Stored data entries:
####################

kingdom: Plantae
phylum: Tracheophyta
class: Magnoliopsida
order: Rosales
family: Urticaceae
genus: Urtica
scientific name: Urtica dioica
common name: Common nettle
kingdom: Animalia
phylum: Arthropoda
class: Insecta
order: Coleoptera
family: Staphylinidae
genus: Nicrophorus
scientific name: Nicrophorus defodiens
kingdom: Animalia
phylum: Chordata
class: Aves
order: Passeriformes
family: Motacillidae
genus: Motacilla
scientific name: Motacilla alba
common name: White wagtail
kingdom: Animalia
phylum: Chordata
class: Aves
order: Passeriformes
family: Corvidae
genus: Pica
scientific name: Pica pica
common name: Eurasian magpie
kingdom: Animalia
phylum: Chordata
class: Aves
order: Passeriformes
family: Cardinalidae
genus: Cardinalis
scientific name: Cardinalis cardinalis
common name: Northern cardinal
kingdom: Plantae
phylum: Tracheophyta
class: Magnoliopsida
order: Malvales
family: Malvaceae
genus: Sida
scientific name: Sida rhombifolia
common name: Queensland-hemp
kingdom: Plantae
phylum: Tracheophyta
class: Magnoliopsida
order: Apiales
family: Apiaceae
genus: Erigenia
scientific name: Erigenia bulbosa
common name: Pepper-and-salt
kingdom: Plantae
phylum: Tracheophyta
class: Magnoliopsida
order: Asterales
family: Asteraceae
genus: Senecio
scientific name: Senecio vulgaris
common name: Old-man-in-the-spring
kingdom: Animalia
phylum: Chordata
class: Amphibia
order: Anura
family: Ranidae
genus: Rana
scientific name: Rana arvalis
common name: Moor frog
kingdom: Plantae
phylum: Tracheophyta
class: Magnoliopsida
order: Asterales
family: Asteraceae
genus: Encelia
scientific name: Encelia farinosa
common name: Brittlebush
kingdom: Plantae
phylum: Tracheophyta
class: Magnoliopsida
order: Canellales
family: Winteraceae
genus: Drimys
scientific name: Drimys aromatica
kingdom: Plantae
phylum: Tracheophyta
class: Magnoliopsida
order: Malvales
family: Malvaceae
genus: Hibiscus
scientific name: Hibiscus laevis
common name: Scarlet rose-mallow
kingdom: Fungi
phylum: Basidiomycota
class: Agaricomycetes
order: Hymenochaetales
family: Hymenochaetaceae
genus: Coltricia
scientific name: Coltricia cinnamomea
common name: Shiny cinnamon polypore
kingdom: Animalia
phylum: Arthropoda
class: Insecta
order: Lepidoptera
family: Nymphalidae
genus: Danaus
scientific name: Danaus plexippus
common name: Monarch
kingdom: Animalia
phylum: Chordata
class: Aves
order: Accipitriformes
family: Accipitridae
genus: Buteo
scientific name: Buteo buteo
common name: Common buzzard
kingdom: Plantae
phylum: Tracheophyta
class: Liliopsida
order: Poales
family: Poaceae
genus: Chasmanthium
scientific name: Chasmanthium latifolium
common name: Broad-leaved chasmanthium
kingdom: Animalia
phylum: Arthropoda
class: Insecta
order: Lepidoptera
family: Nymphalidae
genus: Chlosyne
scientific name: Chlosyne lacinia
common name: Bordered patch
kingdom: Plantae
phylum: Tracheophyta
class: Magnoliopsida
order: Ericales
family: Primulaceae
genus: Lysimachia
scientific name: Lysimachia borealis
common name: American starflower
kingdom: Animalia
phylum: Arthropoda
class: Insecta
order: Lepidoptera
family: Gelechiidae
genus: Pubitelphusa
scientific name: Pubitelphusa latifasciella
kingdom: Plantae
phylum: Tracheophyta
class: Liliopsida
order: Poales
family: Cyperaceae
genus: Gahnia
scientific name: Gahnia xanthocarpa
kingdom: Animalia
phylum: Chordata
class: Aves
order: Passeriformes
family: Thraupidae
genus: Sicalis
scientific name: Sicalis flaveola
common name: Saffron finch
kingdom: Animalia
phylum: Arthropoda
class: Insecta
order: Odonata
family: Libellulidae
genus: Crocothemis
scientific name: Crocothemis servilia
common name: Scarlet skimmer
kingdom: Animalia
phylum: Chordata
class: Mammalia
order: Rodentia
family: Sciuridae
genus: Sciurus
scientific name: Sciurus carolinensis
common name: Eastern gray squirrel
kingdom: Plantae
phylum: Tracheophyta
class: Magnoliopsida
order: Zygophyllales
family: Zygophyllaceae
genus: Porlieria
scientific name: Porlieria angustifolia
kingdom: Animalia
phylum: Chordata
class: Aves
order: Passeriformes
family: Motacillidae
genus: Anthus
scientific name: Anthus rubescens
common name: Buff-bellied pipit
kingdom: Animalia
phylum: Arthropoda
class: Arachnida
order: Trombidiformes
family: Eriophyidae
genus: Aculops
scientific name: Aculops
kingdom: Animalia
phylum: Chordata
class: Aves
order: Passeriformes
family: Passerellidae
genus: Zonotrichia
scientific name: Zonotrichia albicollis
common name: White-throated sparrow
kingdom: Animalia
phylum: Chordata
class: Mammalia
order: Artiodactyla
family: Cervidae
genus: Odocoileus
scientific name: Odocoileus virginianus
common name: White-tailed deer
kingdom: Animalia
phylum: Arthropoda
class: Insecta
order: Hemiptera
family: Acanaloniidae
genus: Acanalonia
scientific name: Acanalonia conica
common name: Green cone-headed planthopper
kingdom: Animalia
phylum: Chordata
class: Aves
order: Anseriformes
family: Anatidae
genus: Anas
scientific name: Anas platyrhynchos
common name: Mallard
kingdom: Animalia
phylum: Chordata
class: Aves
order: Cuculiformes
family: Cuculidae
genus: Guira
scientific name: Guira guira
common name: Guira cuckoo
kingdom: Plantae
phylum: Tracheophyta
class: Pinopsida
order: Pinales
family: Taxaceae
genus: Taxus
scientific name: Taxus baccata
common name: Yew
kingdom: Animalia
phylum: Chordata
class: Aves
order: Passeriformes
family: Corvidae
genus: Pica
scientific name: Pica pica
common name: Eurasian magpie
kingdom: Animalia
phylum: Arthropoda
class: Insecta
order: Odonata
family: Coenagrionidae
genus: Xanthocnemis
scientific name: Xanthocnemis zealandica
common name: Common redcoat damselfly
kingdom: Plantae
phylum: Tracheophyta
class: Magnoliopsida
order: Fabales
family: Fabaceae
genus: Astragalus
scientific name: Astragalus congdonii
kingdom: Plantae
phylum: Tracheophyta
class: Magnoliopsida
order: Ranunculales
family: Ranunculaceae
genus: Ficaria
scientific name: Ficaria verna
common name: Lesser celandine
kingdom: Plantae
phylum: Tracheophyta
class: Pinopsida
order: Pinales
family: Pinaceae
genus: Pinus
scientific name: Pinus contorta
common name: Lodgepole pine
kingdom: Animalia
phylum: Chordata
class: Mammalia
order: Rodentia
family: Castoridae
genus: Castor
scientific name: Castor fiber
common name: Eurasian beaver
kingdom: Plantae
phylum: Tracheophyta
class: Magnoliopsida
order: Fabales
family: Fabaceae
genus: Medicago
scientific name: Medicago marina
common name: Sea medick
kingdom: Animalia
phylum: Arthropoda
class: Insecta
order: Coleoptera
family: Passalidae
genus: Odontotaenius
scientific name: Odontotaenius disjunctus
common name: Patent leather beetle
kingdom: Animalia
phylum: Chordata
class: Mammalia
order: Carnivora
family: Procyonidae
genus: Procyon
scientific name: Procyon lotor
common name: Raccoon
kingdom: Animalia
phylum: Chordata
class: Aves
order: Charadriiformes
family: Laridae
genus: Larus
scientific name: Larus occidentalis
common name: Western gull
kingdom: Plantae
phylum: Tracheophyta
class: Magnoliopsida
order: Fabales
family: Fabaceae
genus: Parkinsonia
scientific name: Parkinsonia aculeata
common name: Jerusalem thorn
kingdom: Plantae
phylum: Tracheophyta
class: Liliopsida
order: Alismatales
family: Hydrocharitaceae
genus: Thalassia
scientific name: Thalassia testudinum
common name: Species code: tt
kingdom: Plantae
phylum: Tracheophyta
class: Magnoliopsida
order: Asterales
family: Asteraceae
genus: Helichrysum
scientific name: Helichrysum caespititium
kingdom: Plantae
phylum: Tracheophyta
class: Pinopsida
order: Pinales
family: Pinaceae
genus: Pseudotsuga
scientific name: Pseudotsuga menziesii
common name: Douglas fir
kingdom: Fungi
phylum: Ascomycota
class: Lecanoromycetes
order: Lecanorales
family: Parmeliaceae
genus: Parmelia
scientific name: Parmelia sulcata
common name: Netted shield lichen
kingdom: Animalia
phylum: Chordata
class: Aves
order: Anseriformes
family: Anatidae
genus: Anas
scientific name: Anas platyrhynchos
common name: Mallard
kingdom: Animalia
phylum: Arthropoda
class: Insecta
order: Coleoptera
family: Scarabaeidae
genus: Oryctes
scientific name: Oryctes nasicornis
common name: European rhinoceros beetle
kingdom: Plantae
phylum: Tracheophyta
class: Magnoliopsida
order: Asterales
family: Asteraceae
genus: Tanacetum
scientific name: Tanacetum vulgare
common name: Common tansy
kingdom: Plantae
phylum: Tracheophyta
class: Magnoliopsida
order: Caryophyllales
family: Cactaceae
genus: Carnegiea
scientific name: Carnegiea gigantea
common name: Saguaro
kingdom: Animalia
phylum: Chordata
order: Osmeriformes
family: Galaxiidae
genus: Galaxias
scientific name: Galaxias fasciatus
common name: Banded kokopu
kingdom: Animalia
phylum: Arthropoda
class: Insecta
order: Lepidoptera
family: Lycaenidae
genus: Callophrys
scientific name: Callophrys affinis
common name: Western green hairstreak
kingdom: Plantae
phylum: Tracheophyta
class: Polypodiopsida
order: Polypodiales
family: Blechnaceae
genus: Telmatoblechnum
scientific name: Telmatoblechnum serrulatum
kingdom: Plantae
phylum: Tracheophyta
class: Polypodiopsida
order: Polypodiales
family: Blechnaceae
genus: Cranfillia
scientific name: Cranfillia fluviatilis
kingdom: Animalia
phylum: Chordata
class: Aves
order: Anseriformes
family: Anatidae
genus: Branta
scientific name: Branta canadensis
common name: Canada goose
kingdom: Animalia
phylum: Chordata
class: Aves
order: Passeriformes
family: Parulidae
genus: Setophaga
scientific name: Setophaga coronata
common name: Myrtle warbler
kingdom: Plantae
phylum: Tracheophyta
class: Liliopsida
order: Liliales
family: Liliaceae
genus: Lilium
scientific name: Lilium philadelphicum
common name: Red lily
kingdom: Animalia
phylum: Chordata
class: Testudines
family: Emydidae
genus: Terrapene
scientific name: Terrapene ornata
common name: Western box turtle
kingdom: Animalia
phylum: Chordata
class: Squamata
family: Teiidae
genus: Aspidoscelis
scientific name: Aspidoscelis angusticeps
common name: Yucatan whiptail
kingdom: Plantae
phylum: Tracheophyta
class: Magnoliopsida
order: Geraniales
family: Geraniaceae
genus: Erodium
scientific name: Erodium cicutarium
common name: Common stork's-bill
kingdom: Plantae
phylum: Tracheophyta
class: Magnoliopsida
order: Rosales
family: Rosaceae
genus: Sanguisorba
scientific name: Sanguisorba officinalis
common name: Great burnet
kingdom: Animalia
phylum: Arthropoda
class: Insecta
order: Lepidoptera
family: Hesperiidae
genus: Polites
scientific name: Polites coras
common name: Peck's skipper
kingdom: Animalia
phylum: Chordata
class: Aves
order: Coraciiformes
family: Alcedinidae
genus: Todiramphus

####################

▸ **PROBLEM**
Retype the lines of the rows above without any changes, starting with the very first line and going on through the line that contains "genus: Nicrophorus". Include both the first line and that last one.

▸ **THE ANSWER**
kingdom: Plantae
phylum: Tracheophyta
class: Magnoliopsida
order: Rosales
family: Urticaceae
genus: Urtica
scientific name: Urtica dioica
common name: Common nettle
kingdom: Animalia
phylum: Arthropoda
class: Insecta
order: Coleoptera
family: Staphylinidae
genus: Nicrophorus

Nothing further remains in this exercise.